The Shakespeare Conference: SHK 27.159 Friday, 29 April 2016
Date: April 29, 2016 at 3:18:01 AM EDT
Subject: Minor Shakespeares Conference, 23rd-24th Sept. 2016, University of Split, Croatia
Minor Shakespeares Conference, 23rd-24th Sept. 2016, University of Split, Croatia
Conference Call for Papers:
Minor Shakespeares: The Politics and Aesthetics of the Margins
University of Split, Croatia
23rd-24th September, 2016
Keynote lectures: Peter Greenaway and Prof. Richard Wilson
For Deleuze and Guattari there are modes of literature that offer themselves to the state, to official and institutional discourse, and thus to the hierarchically transcendent. These reactionary forms are to be contrasted with the resistant, revolutionary, and immanent ‘lines-of-flight’ of ‘minor literature’.

§ Exercises to complete:
(a) List the people named in the keynote line and the opening paragraph of the Minor Shakespeares call for papers.
(b) Continue the Minor Shakespeares call for papers from the point where the text stops.

Data items
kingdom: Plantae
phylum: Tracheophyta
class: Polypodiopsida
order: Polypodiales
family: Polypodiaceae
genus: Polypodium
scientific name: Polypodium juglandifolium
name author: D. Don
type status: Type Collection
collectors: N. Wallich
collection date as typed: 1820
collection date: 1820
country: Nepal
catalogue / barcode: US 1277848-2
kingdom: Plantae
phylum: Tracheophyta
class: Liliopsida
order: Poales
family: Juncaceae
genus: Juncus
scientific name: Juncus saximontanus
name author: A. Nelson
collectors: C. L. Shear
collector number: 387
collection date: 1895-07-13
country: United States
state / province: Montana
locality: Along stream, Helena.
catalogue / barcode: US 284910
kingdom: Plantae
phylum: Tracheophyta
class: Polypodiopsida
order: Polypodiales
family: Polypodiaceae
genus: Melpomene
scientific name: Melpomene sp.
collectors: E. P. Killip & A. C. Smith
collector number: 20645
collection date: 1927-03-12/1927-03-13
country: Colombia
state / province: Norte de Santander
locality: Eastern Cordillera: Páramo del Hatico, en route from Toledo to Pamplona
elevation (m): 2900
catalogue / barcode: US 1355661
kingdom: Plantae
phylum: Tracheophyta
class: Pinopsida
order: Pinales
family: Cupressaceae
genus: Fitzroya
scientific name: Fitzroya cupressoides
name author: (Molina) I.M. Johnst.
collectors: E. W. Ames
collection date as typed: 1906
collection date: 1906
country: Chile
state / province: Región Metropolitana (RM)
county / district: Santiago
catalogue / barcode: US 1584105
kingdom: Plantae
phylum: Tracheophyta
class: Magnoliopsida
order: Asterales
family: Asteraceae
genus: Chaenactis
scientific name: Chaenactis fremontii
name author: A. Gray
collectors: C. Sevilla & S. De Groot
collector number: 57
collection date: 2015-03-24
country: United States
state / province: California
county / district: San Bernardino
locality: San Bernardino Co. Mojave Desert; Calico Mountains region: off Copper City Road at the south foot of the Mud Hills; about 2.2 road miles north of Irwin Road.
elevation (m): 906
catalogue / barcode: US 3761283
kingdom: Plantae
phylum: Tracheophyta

§ In response:
(a) Peter Greenaway, Richard Wilson, Deleuze, Guattari

(b)
At first glance it might seem disingenuous to link minor literature with the author at the undisputed centre of the English canon. Certainly there is a repressive, deathly and conservative Shakespeare. But there is also a Shakespeare of the margins, uncanniness and resistance. This is in part due to the situation of early modern theatre. Unlike the central place accorded to Athenian theatre, the early modern London theatres were situated in the liminal Liberties beyond the jurisdiction of the city fathers. Writing away from the centres of political power, this spatial marginality was continually reinscribed as political subversion. But this politics of the margin is all-too-frequently forgotten, repressed, or mislaid. As Peter Greenaway’s filmmaking and Richard Wilson’s criticism likewise show, holding open the lines-of-flight for alternative Shakespearean meanings has involved reading against the grain, with the help of digital technologies, avant-gardism, French theory, recusant Catholicism, or other minority discourses. It is the task of the present to draw out this ‘foreignness in its own language’ at the ‘heart of great literature’, as Deleuze and Guattari put it, so as to ‘extract from the
text its revolutionary force’.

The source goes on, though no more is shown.